With all the dogma around “Learn to Code” and coding bootcamps popping up everywhere, I was convinced that nearly everyone was a software engineer nowadays. Surely, this was re-affirmed by my own social bubble where I would meet people at parties who happen to code React fulltime.
I decided to look at actual data from the U.S Bureau of Labor Statistics to confirm my belief. Needless to say, I was completely wrong in my assumption. There is a table that lists labor statistics by detailed occupation, along with other demographics. There’s a broad category called Professional and business Services with a subcategory called Computer and Mathematical occupations.
I’m only interested in people whose primary job involves writing/maintaining/debugging/securing software.

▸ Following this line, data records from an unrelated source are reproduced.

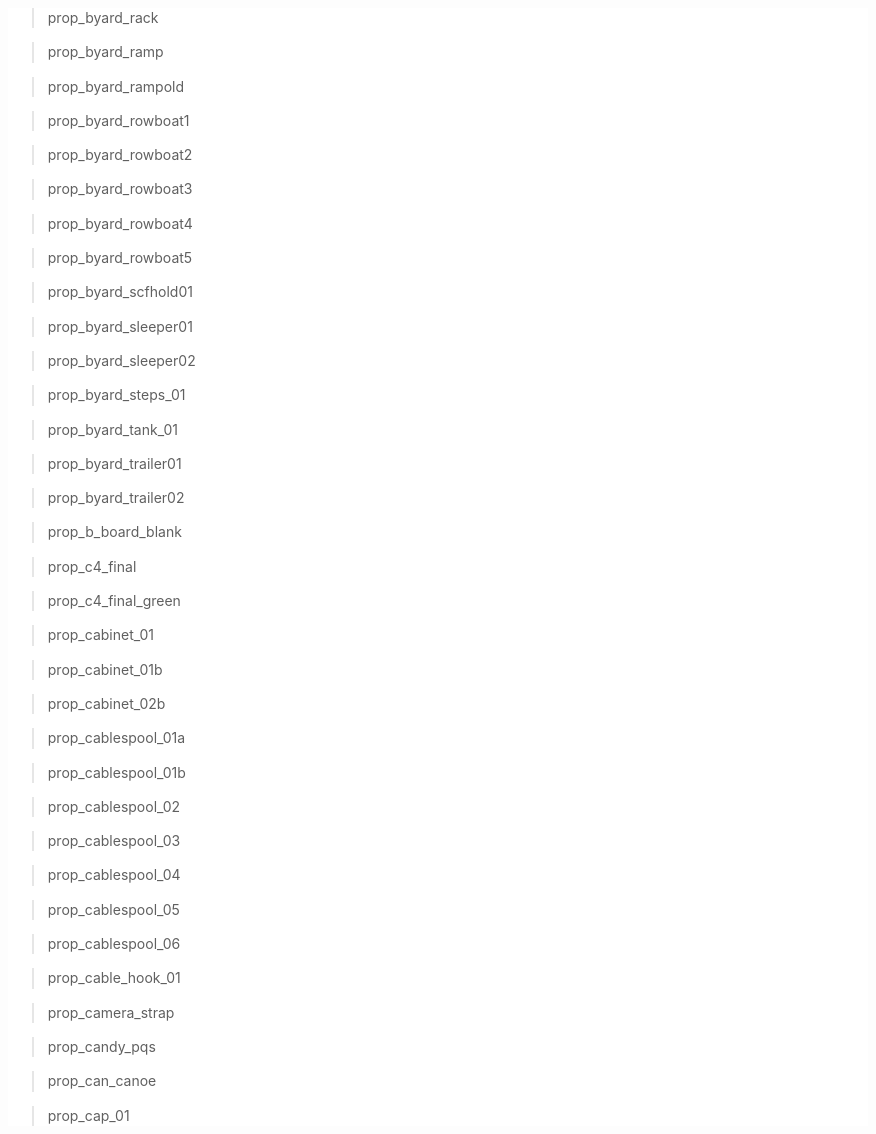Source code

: > prop_byard_rack

> prop_byard_ramp

> prop_byard_rampold

> prop_byard_rowboat1

> prop_byard_rowboat2

> prop_byard_rowboat3

> prop_byard_rowboat4

> prop_byard_rowboat5

> prop_byard_scfhold01

> prop_byard_sleeper01

> prop_byard_sleeper02

> prop_byard_steps_01

> prop_byard_tank_01

> prop_byard_trailer01

> prop_byard_trailer02

> prop_b_board_blank

> prop_c4_final

> prop_c4_final_green

> prop_cabinet_01

> prop_cabinet_01b

> prop_cabinet_02b

> prop_cablespool_01a

> prop_cablespool_01b

> prop_cablespool_02

> prop_cablespool_03

> prop_cablespool_04

> prop_cablespool_05

> prop_cablespool_06

> prop_cable_hook_01

> prop_camera_strap

> prop_candy_pqs

> prop_can_canoe

> prop_cap_01
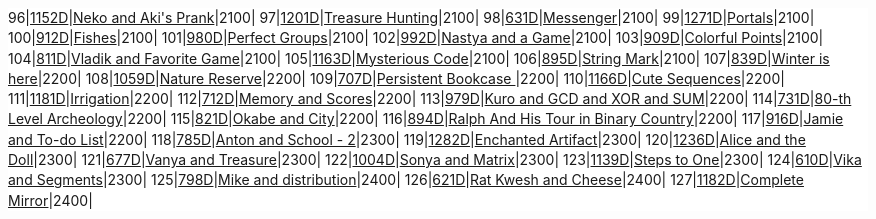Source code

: 96|[1152D](http://codeforces.com/problemset/problem/1152/D)|[Neko and Aki's Prank](http://codeforces.com/problemset/problem/1152/D)|2100|
97|[1201D](http://codeforces.com/problemset/problem/1201/D)|[Treasure Hunting](http://codeforces.com/problemset/problem/1201/D)|2100|
98|[631D](http://codeforces.com/problemset/problem/631/D)|[Messenger](http://codeforces.com/problemset/problem/631/D)|2100|
99|[1271D](http://codeforces.com/problemset/problem/1271/D)|[Portals](http://codeforces.com/problemset/problem/1271/D)|2100|
100|[912D](http://codeforces.com/problemset/problem/912/D)|[Fishes](http://codeforces.com/problemset/problem/912/D)|2100|
101|[980D](http://codeforces.com/problemset/problem/980/D)|[Perfect Groups](http://codeforces.com/problemset/problem/980/D)|2100|
102|[992D](http://codeforces.com/problemset/problem/992/D)|[Nastya and a Game](http://codeforces.com/problemset/problem/992/D)|2100|
103|[909D](http://codeforces.com/problemset/problem/909/D)|[Colorful Points](http://codeforces.com/problemset/problem/909/D)|2100|
104|[811D](http://codeforces.com/problemset/problem/811/D)|[Vladik and Favorite Game](http://codeforces.com/problemset/problem/811/D)|2100|
105|[1163D](http://codeforces.com/problemset/problem/1163/D)|[Mysterious Code](http://codeforces.com/problemset/problem/1163/D)|2100|
106|[895D](http://codeforces.com/problemset/problem/895/D)|[String Mark](http://codeforces.com/problemset/problem/895/D)|2100|
107|[839D](http://codeforces.com/problemset/problem/839/D)|[Winter is here](http://codeforces.com/problemset/problem/839/D)|2200|
108|[1059D](http://codeforces.com/problemset/problem/1059/D)|[Nature Reserve](http://codeforces.com/problemset/problem/1059/D)|2200|
109|[707D](http://codeforces.com/problemset/problem/707/D)|[Persistent Bookcase ](http://codeforces.com/problemset/problem/707/D)|2200|
110|[1166D](http://codeforces.com/problemset/problem/1166/D)|[Cute Sequences](http://codeforces.com/problemset/problem/1166/D)|2200|
111|[1181D](http://codeforces.com/problemset/problem/1181/D)|[Irrigation](http://codeforces.com/problemset/problem/1181/D)|2200|
112|[712D](http://codeforces.com/problemset/problem/712/D)|[Memory and Scores](http://codeforces.com/problemset/problem/712/D)|2200|
113|[979D](http://codeforces.com/problemset/problem/979/D)|[Kuro and GCD and XOR and SUM](http://codeforces.com/problemset/problem/979/D)|2200|
114|[731D](http://codeforces.com/problemset/problem/731/D)|[80-th Level Archeology](http://codeforces.com/problemset/problem/731/D)|2200|
115|[821D](http://codeforces.com/problemset/problem/821/D)|[Okabe and City](http://codeforces.com/problemset/problem/821/D)|2200|
116|[894D](http://codeforces.com/problemset/problem/894/D)|[Ralph And His Tour in Binary Country](http://codeforces.com/problemset/problem/894/D)|2200|
117|[916D](http://codeforces.com/problemset/problem/916/D)|[Jamie and To-do List](http://codeforces.com/problemset/problem/916/D)|2200|
118|[785D](http://codeforces.com/problemset/problem/785/D)|[Anton and School - 2](http://codeforces.com/problemset/problem/785/D)|2300|
119|[1282D](http://codeforces.com/problemset/problem/1282/D)|[Enchanted Artifact](http://codeforces.com/problemset/problem/1282/D)|2300|
120|[1236D](http://codeforces.com/problemset/problem/1236/D)|[Alice and the Doll](http://codeforces.com/problemset/problem/1236/D)|2300|
121|[677D](http://codeforces.com/problemset/problem/677/D)|[Vanya and Treasure](http://codeforces.com/problemset/problem/677/D)|2300|
122|[1004D](http://codeforces.com/problemset/problem/1004/D)|[Sonya and Matrix](http://codeforces.com/problemset/problem/1004/D)|2300|
123|[1139D](http://codeforces.com/problemset/problem/1139/D)|[Steps to One](http://codeforces.com/problemset/problem/1139/D)|2300|
124|[610D](http://codeforces.com/problemset/problem/610/D)|[Vika and Segments](http://codeforces.com/problemset/problem/610/D)|2300|
125|[798D](http://codeforces.com/problemset/problem/798/D)|[Mike and distribution](http://codeforces.com/problemset/problem/798/D)|2400|
126|[621D](http://codeforces.com/problemset/problem/621/D)|[Rat Kwesh and Cheese](http://codeforces.com/problemset/problem/621/D)|2400|
127|[1182D](http://codeforces.com/problemset/problem/1182/D)|[Complete Mirror](http://codeforces.com/problemset/problem/1182/D)|2400|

Therefore, I ignored the following occupations in my total: Actuaries, Mathematicians, Operations research analysts, Statisticians, Other mathematical science occupations. It definitely could be debatable whether those disciplines fall underneath the broad umbrella of software engineering and perhaps computer science, but for now we’ll leave them out.
So this means, all of the other categories add up to a total of 5,248,000 people employed. It sounds like a lot, but out of a total US workforce of 147,795,000, that’s only 3.55%.
The single subsection of managers (4,969,000) almost surpasses this amount alone!
So I guess not everyone is a software engineer yet. But maybe nearly everyone is a manager.